Santamaria also faces three counts concerning conspiracy, smuggling firearms and interstate shipments of firearms. 


  1. Parents remember there is always a consequence to pay, if you let your children have their way. To all of you young men involved in this, you should be ashamed of yourselves. Look at how many deaths we have had because of the firearm in Cayman. I do hope that all of you will think seriously about what you were doing, and I do hope all parents will keep a close watch on their children activities. It begins in the home.

  2. @fair and balance.

    Not many people would be up front to agree with you because they like to point to other reason why young men turn to crimes and sadly they often blame it on the Jamaicans. One poster even went as far as saying it is the Jamaicans taught their children to be involved in serious crimes. and sometimes when serious crimes are committed you hear they look like or sound like Jamaicans. The fact is that These children are spoiled brats. They come to believe that society owe them something without they work for it. I hope this will be a warning to those who contemplate antisocial acts in the society in the future. Time will eventually catch up with you and parent who keep saying society is mean and crude to the youths, tell the ATF, DEA and the US Government that.

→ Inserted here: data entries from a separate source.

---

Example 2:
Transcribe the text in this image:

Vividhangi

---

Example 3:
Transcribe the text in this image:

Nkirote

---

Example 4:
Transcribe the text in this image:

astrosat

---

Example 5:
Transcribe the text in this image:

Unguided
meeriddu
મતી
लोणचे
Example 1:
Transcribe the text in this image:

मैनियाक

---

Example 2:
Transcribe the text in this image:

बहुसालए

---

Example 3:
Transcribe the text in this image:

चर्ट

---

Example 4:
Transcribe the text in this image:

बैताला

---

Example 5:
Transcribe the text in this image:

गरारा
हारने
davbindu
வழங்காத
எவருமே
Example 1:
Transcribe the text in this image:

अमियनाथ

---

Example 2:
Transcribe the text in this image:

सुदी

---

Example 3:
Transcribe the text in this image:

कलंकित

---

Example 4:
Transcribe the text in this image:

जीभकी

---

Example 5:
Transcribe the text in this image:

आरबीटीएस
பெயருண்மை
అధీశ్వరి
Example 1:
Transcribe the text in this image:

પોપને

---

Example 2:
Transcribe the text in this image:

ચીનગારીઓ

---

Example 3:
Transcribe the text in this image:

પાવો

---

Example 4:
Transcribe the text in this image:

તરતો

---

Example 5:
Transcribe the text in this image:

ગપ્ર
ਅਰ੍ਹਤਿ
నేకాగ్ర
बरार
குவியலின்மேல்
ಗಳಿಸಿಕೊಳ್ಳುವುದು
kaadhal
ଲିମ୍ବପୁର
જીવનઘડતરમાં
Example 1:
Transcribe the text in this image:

  3. I think parents need to find out why the kids joined a gang. Did they join to get rich? Was it the easy life? Weren’t they frightened when their friends got threatened or shot. What was their incentive? drugs? selling guns?
    Did they work? Were they hanging around watching TV or video games? Did they always have money ? Did they give you money?
    These are things you need to know and watch for . You need to watch ,what are their interests and friends. Good luck

  4. Cayman should give every citizen a gun to carry. I guarantee you the crime rate would drop and the idiots robbing banks woud think before pulling guns when everyone in the bank probably had one too. Seems to work very well in Texas.

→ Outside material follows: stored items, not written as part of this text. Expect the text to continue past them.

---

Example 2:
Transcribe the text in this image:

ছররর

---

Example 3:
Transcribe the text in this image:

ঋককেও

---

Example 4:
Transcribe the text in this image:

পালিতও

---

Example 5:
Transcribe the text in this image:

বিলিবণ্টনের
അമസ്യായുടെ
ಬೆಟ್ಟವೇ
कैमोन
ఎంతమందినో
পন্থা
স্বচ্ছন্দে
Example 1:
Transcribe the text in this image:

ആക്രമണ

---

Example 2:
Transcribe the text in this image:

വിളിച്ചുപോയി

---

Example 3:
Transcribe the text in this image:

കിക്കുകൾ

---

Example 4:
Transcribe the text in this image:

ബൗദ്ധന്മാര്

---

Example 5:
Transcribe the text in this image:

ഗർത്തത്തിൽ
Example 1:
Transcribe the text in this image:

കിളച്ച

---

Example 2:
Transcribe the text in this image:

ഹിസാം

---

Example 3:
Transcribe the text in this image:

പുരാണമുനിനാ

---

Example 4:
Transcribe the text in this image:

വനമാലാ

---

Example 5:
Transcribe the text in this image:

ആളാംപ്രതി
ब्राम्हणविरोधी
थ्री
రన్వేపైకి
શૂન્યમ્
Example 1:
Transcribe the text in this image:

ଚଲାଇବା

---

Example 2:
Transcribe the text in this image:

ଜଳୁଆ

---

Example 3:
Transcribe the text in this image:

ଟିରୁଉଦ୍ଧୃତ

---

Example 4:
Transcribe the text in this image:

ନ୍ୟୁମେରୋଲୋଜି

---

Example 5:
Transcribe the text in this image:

  5. @brh – if that is true then why don’t you have low crime rates in the U.S. where you have the right to bear arms? Why is the gun homicide rate per capita in the U.S. 30 times that of Britain and Australia?

  6. @Mr.Islander – I think you will find that Jamaicans are ‘blamed’ for crimes and introducing criminal culture in many countries, including the UK, Canada and the U.S.

  7. @fairbalanced: What a ridiculous assumption. I read the paper regularly and I don’t hear anyone blaming Jamaicans for crime in Cayman, except of course for the murders and drug running some are locked up for.
    But if their behavior in Jamaica is any example I am glad that is not brought to Cayman, with 1500 killing in Jamaica last year, and well on their way to break last year records this year.

    Jamaica pointed to the US for the reason their country was flooded with guns, and asked officials to do something about it. When it was reported in this paper, I said; Cayman would also benefit if the US acted, and it looks like we are benefiting. I give credit to the US authorities for catching these criminals.

    There was a report recently of three Jamaican Nationals being caught importing drugs and ammo, I did not hear an outcry from Caymanians about that.. But if you need to use a Cayman negative to put a positive spin on Jamaicans, go right ahead. I give Jamaicans abroad positive points for the impact they have on their country economy, by working hard and sending their hard earned money home.

    Guilty! Take your medicine and come back home when it is over, everyone makes mistakes.